But as "millions" of servers, PCs and devices lay vulnerable or are being updated, it's emerged the fix is incomplete.
The flaw affects the GNU Bourne Again Shell – better known as Bash – which is a widely installed command interpreter used by many Linux and Unix operating systems – including Apple's OS X.
It allows miscreants to remotely execute arbitrary code on systems ranging from web servers, routers, servers and Macs to various embedded devices that use Bash, and anything else that uses the flawed open-source shell.
An attacker needs to inject his or her payload of code into the environment variables of a running process – and this is surprisingly easy to do, via Apache CGI scripts, DHCP options, OpenSSH and so on. When that process or its children invoke Bash, the code is picked up and executed.

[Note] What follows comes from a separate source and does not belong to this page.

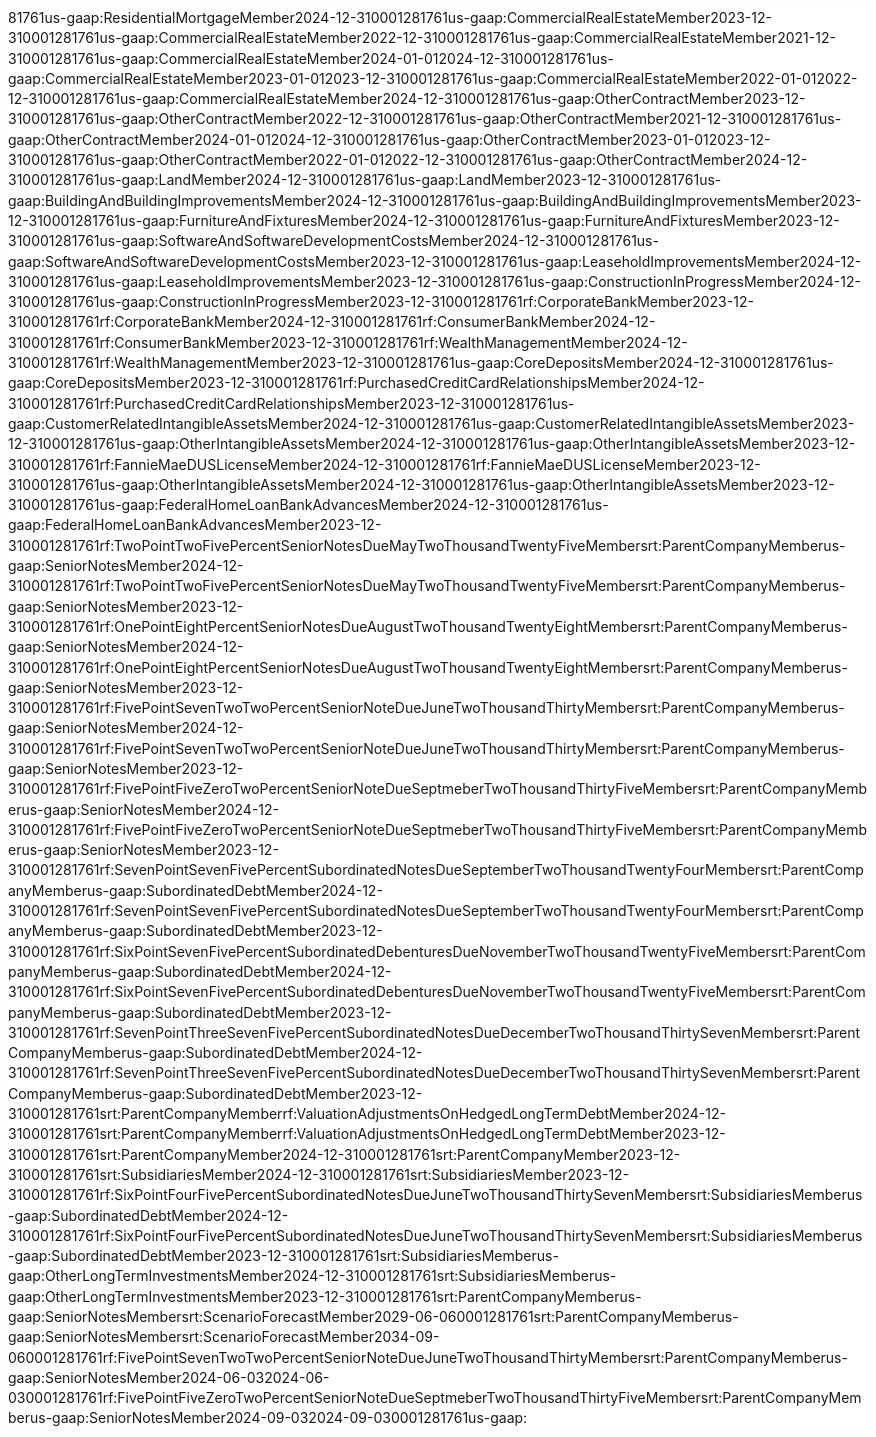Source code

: 81761us-gaap:ResidentialMortgageMember2024-12-310001281761us-gaap:CommercialRealEstateMember2023-12-310001281761us-gaap:CommercialRealEstateMember2022-12-310001281761us-gaap:CommercialRealEstateMember2021-12-310001281761us-gaap:CommercialRealEstateMember2024-01-012024-12-310001281761us-gaap:CommercialRealEstateMember2023-01-012023-12-310001281761us-gaap:CommercialRealEstateMember2022-01-012022-12-310001281761us-gaap:CommercialRealEstateMember2024-12-310001281761us-gaap:OtherContractMember2023-12-310001281761us-gaap:OtherContractMember2022-12-310001281761us-gaap:OtherContractMember2021-12-310001281761us-gaap:OtherContractMember2024-01-012024-12-310001281761us-gaap:OtherContractMember2023-01-012023-12-310001281761us-gaap:OtherContractMember2022-01-012022-12-310001281761us-gaap:OtherContractMember2024-12-310001281761us-gaap:LandMember2024-12-310001281761us-gaap:LandMember2023-12-310001281761us-gaap:BuildingAndBuildingImprovementsMember2024-12-310001281761us-gaap:BuildingAndBuildingImprovementsMember2023-12-310001281761us-gaap:FurnitureAndFixturesMember2024-12-310001281761us-gaap:FurnitureAndFixturesMember2023-12-310001281761us-gaap:SoftwareAndSoftwareDevelopmentCostsMember2024-12-310001281761us-gaap:SoftwareAndSoftwareDevelopmentCostsMember2023-12-310001281761us-gaap:LeaseholdImprovementsMember2024-12-310001281761us-gaap:LeaseholdImprovementsMember2023-12-310001281761us-gaap:ConstructionInProgressMember2024-12-310001281761us-gaap:ConstructionInProgressMember2023-12-310001281761rf:CorporateBankMember2023-12-310001281761rf:CorporateBankMember2024-12-310001281761rf:ConsumerBankMember2024-12-310001281761rf:ConsumerBankMember2023-12-310001281761rf:WealthManagementMember2024-12-310001281761rf:WealthManagementMember2023-12-310001281761us-gaap:CoreDepositsMember2024-12-310001281761us-gaap:CoreDepositsMember2023-12-310001281761rf:PurchasedCreditCardRelationshipsMember2024-12-310001281761rf:PurchasedCreditCardRelationshipsMember2023-12-310001281761us-gaap:CustomerRelatedIntangibleAssetsMember2024-12-310001281761us-gaap:CustomerRelatedIntangibleAssetsMember2023-12-310001281761us-gaap:OtherIntangibleAssetsMember2024-12-310001281761us-gaap:OtherIntangibleAssetsMember2023-12-310001281761rf:FannieMaeDUSLicenseMember2024-12-310001281761rf:FannieMaeDUSLicenseMember2023-12-310001281761us-gaap:OtherIntangibleAssetsMember2024-12-310001281761us-gaap:OtherIntangibleAssetsMember2023-12-310001281761us-gaap:FederalHomeLoanBankAdvancesMember2024-12-310001281761us-gaap:FederalHomeLoanBankAdvancesMember2023-12-310001281761rf:TwoPointTwoFivePercentSeniorNotesDueMayTwoThousandTwentyFiveMembersrt:ParentCompanyMemberus-gaap:SeniorNotesMember2024-12-310001281761rf:TwoPointTwoFivePercentSeniorNotesDueMayTwoThousandTwentyFiveMembersrt:ParentCompanyMemberus-gaap:SeniorNotesMember2023-12-310001281761rf:OnePointEightPercentSeniorNotesDueAugustTwoThousandTwentyEightMembersrt:ParentCompanyMemberus-gaap:SeniorNotesMember2024-12-310001281761rf:OnePointEightPercentSeniorNotesDueAugustTwoThousandTwentyEightMembersrt:ParentCompanyMemberus-gaap:SeniorNotesMember2023-12-310001281761rf:FivePointSevenTwoTwoPercentSeniorNoteDueJuneTwoThousandThirtyMembersrt:ParentCompanyMemberus-gaap:SeniorNotesMember2024-12-310001281761rf:FivePointSevenTwoTwoPercentSeniorNoteDueJuneTwoThousandThirtyMembersrt:ParentCompanyMemberus-gaap:SeniorNotesMember2023-12-310001281761rf:FivePointFiveZeroTwoPercentSeniorNoteDueSeptmeberTwoThousandThirtyFiveMembersrt:ParentCompanyMemberus-gaap:SeniorNotesMember2024-12-310001281761rf:FivePointFiveZeroTwoPercentSeniorNoteDueSeptmeberTwoThousandThirtyFiveMembersrt:ParentCompanyMemberus-gaap:SeniorNotesMember2023-12-310001281761rf:SevenPointSevenFivePercentSubordinatedNotesDueSeptemberTwoThousandTwentyFourMembersrt:ParentCompanyMemberus-gaap:SubordinatedDebtMember2024-12-310001281761rf:SevenPointSevenFivePercentSubordinatedNotesDueSeptemberTwoThousandTwentyFourMembersrt:ParentCompanyMemberus-gaap:SubordinatedDebtMember2023-12-310001281761rf:SixPointSevenFivePercentSubordinatedDebenturesDueNovemberTwoThousandTwentyFiveMembersrt:ParentCompanyMemberus-gaap:SubordinatedDebtMember2024-12-310001281761rf:SixPointSevenFivePercentSubordinatedDebenturesDueNovemberTwoThousandTwentyFiveMembersrt:ParentCompanyMemberus-gaap:SubordinatedDebtMember2023-12-310001281761rf:SevenPointThreeSevenFivePercentSubordinatedNotesDueDecemberTwoThousandThirtySevenMembersrt:ParentCompanyMemberus-gaap:SubordinatedDebtMember2024-12-310001281761rf:SevenPointThreeSevenFivePercentSubordinatedNotesDueDecemberTwoThousandThirtySevenMembersrt:ParentCompanyMemberus-gaap:SubordinatedDebtMember2023-12-310001281761srt:ParentCompanyMemberrf:ValuationAdjustmentsOnHedgedLongTermDebtMember2024-12-310001281761srt:ParentCompanyMemberrf:ValuationAdjustmentsOnHedgedLongTermDebtMember2023-12-310001281761srt:ParentCompanyMember2024-12-310001281761srt:ParentCompanyMember2023-12-310001281761srt:SubsidiariesMember2024-12-310001281761srt:SubsidiariesMember2023-12-310001281761rf:SixPointFourFivePercentSubordinatedNotesDueJuneTwoThousandThirtySevenMembersrt:SubsidiariesMemberus-gaap:SubordinatedDebtMember2024-12-310001281761rf:SixPointFourFivePercentSubordinatedNotesDueJuneTwoThousandThirtySevenMembersrt:SubsidiariesMemberus-gaap:SubordinatedDebtMember2023-12-310001281761srt:SubsidiariesMemberus-gaap:OtherLongTermInvestmentsMember2024-12-310001281761srt:SubsidiariesMemberus-gaap:OtherLongTermInvestmentsMember2023-12-310001281761srt:ParentCompanyMemberus-gaap:SeniorNotesMembersrt:ScenarioForecastMember2029-06-060001281761srt:ParentCompanyMemberus-gaap:SeniorNotesMembersrt:ScenarioForecastMember2034-09-060001281761rf:FivePointSevenTwoTwoPercentSeniorNoteDueJuneTwoThousandThirtyMembersrt:ParentCompanyMemberus-gaap:SeniorNotesMember2024-06-032024-06-030001281761rf:FivePointFiveZeroTwoPercentSeniorNoteDueSeptmeberTwoThousandThirtyFiveMembersrt:ParentCompanyMemberus-gaap:SeniorNotesMember2024-09-032024-09-030001281761us-gaap:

The Bash flaw – designated CVE-2014-6271 – is being exploited in the wild against web servers, which are the most obvious targets but not by any means the only machines at risk.
Patches released on Wednesday by Linux vendors, the upstream maintainer of Bash, and others for OS X, blocked these early attacks, but it's understood they do not completely protect Bash from code injection via environment variables.
New packages of Bash were rolled out on the same day, but further investigation made it clear that the patched version is still exploitable, and at the very least can be crashed due to a null-pointer exception. The incomplete fix is being tracked as CVE-2014-7169.
Red Hat, at time of writing, is urging people to upgrade to the version of Bash that fixes the first reported security hole, and not wait for the patch that fixes the secondary lingering vulnerability – designated CVE-2014-7169.
"CVE-2014-7169 is a less severe issue and patches for it are being worked on," the Linux maker said.
Meanwhile, although Ubuntu and other Debian-based distros have moved to using the non-vulnerable Dash over Bash, the latter may well be present or in use by user accounts. Above all, check what shell interpreters are installed, who is using them, and patch CVE-2014-6271 immediately.
The bash patch seems incomplete to me, function parsing is still brittle. e.g. $ env X='() { (a)=>\' sh -c "echo date"; cat echo
— Tavis Ormandy (@taviso) September 24, 2014
The above code can be used to drop files onto patched systems and execute them, as explained here. Completely unpatched servers and computers can be exploited to open reverse command shells – a backdoor, basically – or reboot them (or worse) if they connect to a malicious DHCP server.
The main CVE-2014-6271 flaw was discovered by Stephane Chazelas before it was responsibly disclosed. A Metasploit module leveraging the bug is already available. A blog post by Metasploit developers Rapid7 explains the grim state of play.